March 15, 2021 at 12:01 am ET
February Storms vs. Western Wildfires: Public Acknowledgement of Link Between Disasters, Climate Change Has Waned
31% said climate change contributed “a lot” to recent disasters; 39% said the same in September
Nearly 3 in 5 U.S. adults say climate change is making disasters more frequent and more powerful.
36% of adults said they were “very concerned” about the impact of natural disasters on their own communities compared with 41% who said the same in September.
Despite their rarity and severity, the recent winter storms that led to widespread power outages in Texas and elsewhere in the country do not seem to have translated into an increase in the public’s association of recent disasters with climate change. Rather, the share of adults making the connection seems to have nudged down slightly in the last six months, according to a comparison of two Morning Consult polls.
In a March 5-8 poll asking U.S. adults how much climate change contributed to recent natural disasters “such as last month’s winter storms throughout Texas and elsewhere in the middle of the” country, a smaller share said climate change contributed “a lot” than they did in a September poll that ran during a record-breaking wildfire season: 31 percent versus 39 percent, respectively.
However, the majority reported at least some link in both cases; just 14 percent of March respondents said there was no connection at all.
The recent poll mirrored the structure of a Sept. 14-16 question that gave respondents the example of “wildfires in the West” in the midst of last year’s particularly brutal fire and hurricane season. During that period, 73 percent of adults said climate change contributed “a lot” or “some,” and 12 percent it didn’t contribute at all.
While it is not necessarily possible to determine to what extent climate change impacted any given storm or disaster, scientists broadly concur that the phenomenon has led to an increase in the power and frequency of extreme weather. As recent years have indicated, when these storms meet electricity grids or other infrastructure that are not prepared, the crises can spiral.

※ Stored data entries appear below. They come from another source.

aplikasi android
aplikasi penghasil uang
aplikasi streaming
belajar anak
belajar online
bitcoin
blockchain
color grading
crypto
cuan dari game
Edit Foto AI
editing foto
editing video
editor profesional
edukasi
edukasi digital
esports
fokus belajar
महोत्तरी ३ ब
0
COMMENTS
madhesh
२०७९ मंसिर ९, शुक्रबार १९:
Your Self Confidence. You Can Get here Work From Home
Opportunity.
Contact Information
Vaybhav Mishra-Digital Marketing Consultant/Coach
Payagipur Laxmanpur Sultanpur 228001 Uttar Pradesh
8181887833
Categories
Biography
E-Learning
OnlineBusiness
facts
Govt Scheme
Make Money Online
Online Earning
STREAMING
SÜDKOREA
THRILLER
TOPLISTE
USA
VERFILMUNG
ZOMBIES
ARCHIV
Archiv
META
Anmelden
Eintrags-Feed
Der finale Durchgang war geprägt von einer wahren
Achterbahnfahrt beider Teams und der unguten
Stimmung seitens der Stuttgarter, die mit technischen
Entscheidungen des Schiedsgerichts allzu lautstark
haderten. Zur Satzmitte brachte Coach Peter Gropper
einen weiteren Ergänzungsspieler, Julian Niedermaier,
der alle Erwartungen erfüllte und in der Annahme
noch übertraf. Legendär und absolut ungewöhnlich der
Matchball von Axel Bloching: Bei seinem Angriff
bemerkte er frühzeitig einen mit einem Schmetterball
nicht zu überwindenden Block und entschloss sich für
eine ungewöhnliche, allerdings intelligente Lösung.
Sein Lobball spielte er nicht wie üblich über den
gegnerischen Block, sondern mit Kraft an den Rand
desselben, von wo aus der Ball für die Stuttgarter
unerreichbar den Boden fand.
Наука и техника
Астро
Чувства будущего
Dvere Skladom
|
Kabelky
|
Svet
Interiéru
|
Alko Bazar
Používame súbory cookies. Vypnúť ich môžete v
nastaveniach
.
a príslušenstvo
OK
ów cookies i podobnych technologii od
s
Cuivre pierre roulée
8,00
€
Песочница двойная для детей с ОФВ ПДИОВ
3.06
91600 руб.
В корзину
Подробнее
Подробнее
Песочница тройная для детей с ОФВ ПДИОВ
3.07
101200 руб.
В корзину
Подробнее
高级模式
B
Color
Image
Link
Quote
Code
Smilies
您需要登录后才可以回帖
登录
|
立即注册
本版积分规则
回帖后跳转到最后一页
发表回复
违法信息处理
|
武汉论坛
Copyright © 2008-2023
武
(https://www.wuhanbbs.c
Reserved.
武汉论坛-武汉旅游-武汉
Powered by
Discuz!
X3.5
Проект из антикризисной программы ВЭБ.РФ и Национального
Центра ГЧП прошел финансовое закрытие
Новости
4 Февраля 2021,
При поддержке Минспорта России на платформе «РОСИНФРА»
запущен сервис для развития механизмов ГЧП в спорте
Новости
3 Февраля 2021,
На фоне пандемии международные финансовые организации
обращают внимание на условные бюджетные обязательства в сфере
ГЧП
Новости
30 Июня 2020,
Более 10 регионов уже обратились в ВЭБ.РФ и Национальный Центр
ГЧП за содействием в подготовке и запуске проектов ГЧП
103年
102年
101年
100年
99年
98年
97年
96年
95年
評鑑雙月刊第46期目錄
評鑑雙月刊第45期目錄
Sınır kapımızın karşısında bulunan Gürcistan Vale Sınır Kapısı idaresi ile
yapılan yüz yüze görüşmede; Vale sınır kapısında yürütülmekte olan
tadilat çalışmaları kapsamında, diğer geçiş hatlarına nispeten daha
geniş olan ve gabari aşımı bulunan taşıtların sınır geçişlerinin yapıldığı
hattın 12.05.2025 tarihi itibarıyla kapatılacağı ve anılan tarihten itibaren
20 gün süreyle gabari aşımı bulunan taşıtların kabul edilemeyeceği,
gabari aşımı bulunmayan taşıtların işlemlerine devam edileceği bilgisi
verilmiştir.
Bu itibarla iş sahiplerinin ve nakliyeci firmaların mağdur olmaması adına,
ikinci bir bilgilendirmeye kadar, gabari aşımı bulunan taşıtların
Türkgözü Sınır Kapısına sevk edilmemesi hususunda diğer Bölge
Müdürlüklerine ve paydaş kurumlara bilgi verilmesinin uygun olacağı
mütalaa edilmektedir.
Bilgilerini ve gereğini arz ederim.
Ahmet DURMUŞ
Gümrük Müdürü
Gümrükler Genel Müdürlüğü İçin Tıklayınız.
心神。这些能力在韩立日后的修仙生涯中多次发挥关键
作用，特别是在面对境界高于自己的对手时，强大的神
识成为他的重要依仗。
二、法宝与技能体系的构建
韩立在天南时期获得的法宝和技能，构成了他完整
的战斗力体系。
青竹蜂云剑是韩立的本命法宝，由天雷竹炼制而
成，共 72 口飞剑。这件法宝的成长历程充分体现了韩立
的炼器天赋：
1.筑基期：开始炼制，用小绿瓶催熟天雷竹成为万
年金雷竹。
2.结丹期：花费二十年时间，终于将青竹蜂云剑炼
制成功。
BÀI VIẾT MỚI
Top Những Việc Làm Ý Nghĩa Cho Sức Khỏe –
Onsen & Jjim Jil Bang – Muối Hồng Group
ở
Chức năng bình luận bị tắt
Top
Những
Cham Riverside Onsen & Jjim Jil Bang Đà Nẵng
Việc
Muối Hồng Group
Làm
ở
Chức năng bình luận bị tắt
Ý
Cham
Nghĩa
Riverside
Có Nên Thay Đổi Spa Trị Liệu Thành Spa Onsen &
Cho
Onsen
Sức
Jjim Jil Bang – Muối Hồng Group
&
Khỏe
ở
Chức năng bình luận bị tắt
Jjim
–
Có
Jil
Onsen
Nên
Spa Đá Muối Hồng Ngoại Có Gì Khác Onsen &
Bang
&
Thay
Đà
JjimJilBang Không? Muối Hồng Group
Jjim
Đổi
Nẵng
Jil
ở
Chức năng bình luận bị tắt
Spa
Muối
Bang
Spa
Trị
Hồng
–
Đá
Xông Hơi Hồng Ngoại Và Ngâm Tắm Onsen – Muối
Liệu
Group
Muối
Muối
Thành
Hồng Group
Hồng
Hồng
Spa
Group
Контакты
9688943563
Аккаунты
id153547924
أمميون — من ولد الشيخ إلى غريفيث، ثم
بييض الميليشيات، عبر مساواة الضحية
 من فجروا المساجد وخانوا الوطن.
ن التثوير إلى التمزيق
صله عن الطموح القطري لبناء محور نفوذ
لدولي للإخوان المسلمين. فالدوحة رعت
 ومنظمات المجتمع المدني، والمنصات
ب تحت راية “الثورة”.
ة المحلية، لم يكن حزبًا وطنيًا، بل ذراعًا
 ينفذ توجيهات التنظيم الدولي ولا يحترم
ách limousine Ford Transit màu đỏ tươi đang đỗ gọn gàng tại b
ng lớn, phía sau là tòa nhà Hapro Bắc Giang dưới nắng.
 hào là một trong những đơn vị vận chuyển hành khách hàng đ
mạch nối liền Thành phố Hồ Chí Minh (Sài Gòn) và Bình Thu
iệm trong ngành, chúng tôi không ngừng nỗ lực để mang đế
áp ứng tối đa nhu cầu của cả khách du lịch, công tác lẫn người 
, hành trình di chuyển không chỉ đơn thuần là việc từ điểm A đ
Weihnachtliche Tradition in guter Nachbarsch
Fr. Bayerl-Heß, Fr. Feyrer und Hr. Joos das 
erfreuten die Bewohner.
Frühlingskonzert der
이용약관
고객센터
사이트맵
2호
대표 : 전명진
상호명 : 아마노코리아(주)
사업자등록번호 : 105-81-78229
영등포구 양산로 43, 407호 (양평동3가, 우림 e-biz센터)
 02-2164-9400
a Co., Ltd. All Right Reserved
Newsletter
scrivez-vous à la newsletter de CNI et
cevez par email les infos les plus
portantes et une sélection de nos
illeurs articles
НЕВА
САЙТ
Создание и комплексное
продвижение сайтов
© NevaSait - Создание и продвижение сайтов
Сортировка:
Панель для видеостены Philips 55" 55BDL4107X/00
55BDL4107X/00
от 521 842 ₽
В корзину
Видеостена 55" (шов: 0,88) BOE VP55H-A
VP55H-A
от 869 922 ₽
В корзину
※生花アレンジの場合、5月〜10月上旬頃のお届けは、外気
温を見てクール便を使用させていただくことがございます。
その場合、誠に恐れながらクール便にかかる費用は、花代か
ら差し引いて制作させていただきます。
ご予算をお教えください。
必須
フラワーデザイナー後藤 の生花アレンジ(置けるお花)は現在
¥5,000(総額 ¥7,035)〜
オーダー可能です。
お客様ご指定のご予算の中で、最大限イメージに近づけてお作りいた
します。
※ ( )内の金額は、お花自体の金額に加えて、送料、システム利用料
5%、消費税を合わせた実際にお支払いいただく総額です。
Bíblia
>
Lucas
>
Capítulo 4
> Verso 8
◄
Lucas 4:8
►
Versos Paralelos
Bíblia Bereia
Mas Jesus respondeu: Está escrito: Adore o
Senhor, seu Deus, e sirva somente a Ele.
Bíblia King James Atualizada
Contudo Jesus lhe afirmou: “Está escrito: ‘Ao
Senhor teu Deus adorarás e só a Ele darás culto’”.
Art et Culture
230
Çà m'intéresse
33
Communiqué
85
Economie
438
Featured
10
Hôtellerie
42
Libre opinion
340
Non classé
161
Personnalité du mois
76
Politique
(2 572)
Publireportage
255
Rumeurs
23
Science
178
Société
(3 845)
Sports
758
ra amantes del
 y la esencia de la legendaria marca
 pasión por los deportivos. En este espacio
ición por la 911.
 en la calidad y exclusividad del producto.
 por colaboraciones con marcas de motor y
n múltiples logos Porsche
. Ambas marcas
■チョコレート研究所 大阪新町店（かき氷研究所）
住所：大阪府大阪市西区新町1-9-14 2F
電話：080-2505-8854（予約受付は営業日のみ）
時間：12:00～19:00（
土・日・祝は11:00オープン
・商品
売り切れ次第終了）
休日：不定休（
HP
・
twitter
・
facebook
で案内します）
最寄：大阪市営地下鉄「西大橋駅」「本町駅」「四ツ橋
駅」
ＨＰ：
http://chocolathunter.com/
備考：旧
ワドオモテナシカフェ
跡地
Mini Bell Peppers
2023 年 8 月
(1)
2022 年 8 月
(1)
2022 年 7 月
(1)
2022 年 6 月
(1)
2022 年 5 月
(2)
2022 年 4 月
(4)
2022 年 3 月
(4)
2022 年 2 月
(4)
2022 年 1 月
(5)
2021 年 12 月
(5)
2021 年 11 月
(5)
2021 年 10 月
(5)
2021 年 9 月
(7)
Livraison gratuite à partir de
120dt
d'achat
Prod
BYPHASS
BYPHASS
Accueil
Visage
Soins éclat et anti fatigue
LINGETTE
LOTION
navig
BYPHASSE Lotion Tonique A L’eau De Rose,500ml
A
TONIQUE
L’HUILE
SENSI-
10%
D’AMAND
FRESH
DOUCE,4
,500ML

While those from all regions are less likely to say climate change has contributed a lot to recent disasters now than they were six months ago, the share of those in the West who said as much saw a particularly dramatic drop: from 49 percent in September (when many were witnessing disasters unfold in their own backyards) to 36 percent in the new poll, a decline of 13 percentage points. For those in the South, where the February storms had a significant impact, the gap was 7 points.
The concern that respondents expressed about the impact of natural disasters on their own communities also dropped over the past six months: While 41 percent said they were “very concerned” in September, 36 percent said the same this month.
Meanwhile, the share who say that climate change is making natural disasters more frequent and more powerful has also fallen, though only slightly: to 58 percent in March from 63 percent in September for frequency and to 59 percent from 62 percent for power. Both polls surveyed 2,200 U.S. adults and have 2-point margins of error.
Asked to reflect on major disasters and storms throughout the past five years, 58 percent said they have been getting more severe, while 30 percent say they have been about the same and just 4 percent say they have been getting less severe.
Looking forward over the next half-decade, nearly half the public thinks they will continue to get more severe, and 35 percent say they will be about the same, perhaps reflecting a faith that humanity will succeed in slowing or at least mitigating the progress of the climate crisis. Again, just 4 percent say they expect storms will get less severe.